Your TAs will mark your assignment by running the code against multiple different inputs and using different numbers of threads. To get full marks for this assignment, your program needs to output correct results but also achieve near optimal speedup for the given number of threads and available cores. If your code does not achieve optimal speedup on all inputs, you will lose some marks for those tests.
You may assume that there will be no more than 100,000 numbers in the input, and that all numbers will be in the range [2, 263 − 2]. Some inputs will include many numbers, some inputs will include just few numbers, some numbers will be large, some small, some will be prime numbers, others will be large composite numbers, etc… For some numbers it will take long time to compute their smallest factor, for others it will take very little time. You need to take all these possibilities into consideration. Design your own test inputs and test your code thoroughly.
Write all code into detectPrimes.cpp and submit it for grading. Make sure your detectPrimes.cpp works with the included main.cpp driver. We may use a different driver during marking, so it is important that your code follows the correct API. Make sure your program runs on linuxlab.cpsc.ucalgary.ca.
You may use any of the synchronization mechanisms we covered in lectures, such as semaphores, mutexes, condition variables, spinlocks, atomic variables, and barriers. Don’t forget to make sure your code compiles and runs on linuxlab.cpsc.ucalgary.ca.
Please note that the purpose of this question is NOT to find a more efficient factorization algorithm.
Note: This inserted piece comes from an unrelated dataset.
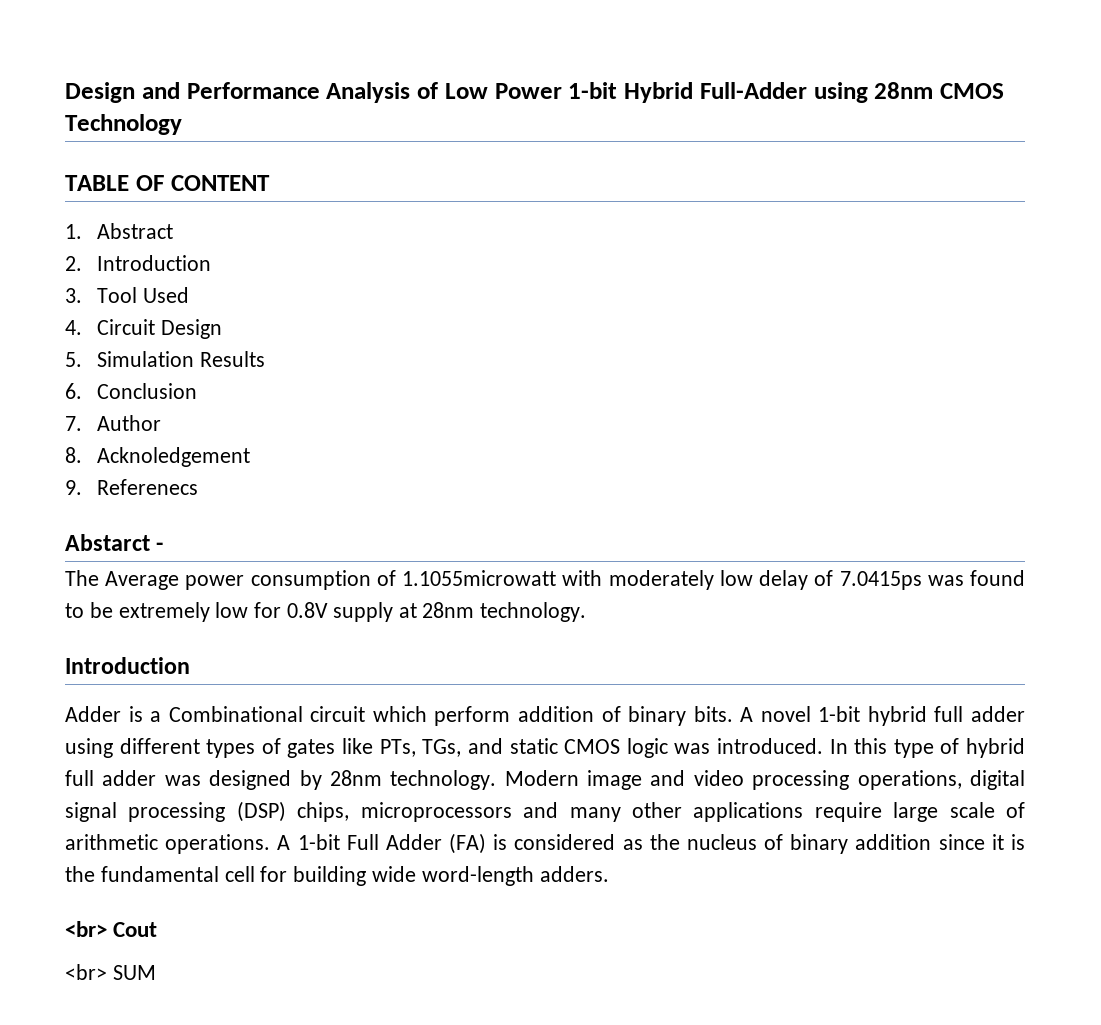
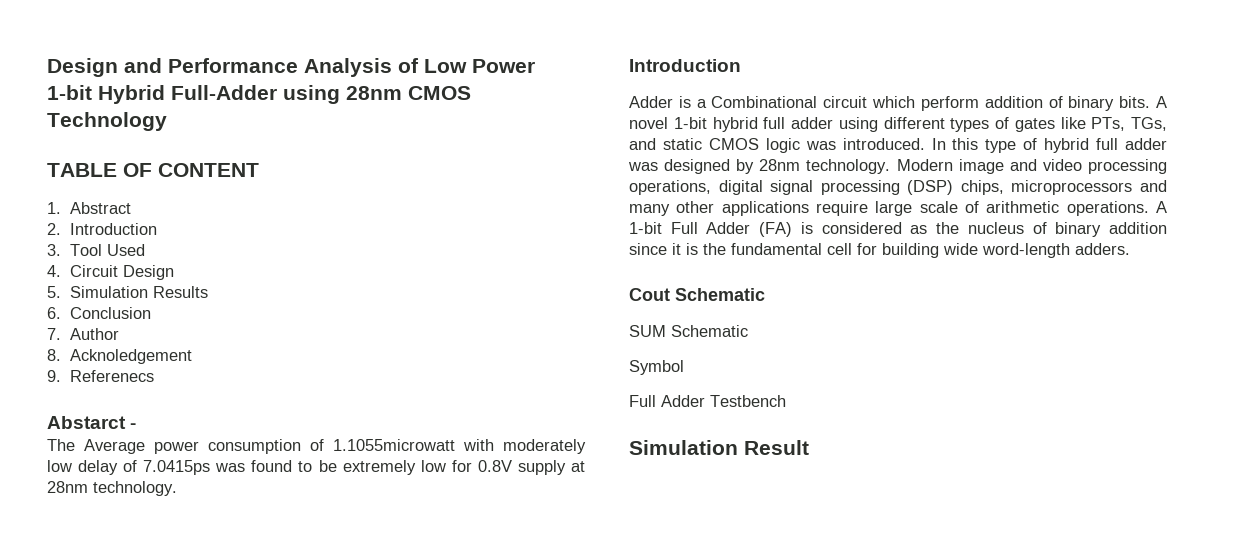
[65,921,107,937] <br> -> (1130, 249) none
[65,964,156,980] // <br> SUM -> [675,288,765,301] [629,325,748,337] [629,360,684,375] [629,395,786,407] [629,440,809,455] Schematic // SUM Schematic // Symbol // Full Adder Testbench // Simulation Result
You must implement the exact same factorization algorithm as given in the skeleton code, except you need to make it multi-threaded.
Q4 – Written question
Time the original single-threaded detectPrimes.cpp as well as your multi-threaded version on three files: medium.txt, hard.txt and hard2.txt. For each of these files, you will run your solution 6 times, using 1, 2, 3, 4, 8 and 16 threads. You will record your results in 3 tables, one for each file, formatted like this:
medium.txt
# threads
Observed timing
Observed speedup compared to original
Expected speedup
original program
1.0
1.0
1
1.0
2
2.0
3
3.0
4
4.0
8
8.0
16
16.0
The ‘Observed timing’ column will contain the raw timing results of your runs. The ‘Observed speedup’ column will be calculated as a ratio of your raw timing with respect to the timing of the original single-threaded program. Once you have created the tables, explain the results you obtained. Are the timings what you expected them to be? If not, explain why they differ.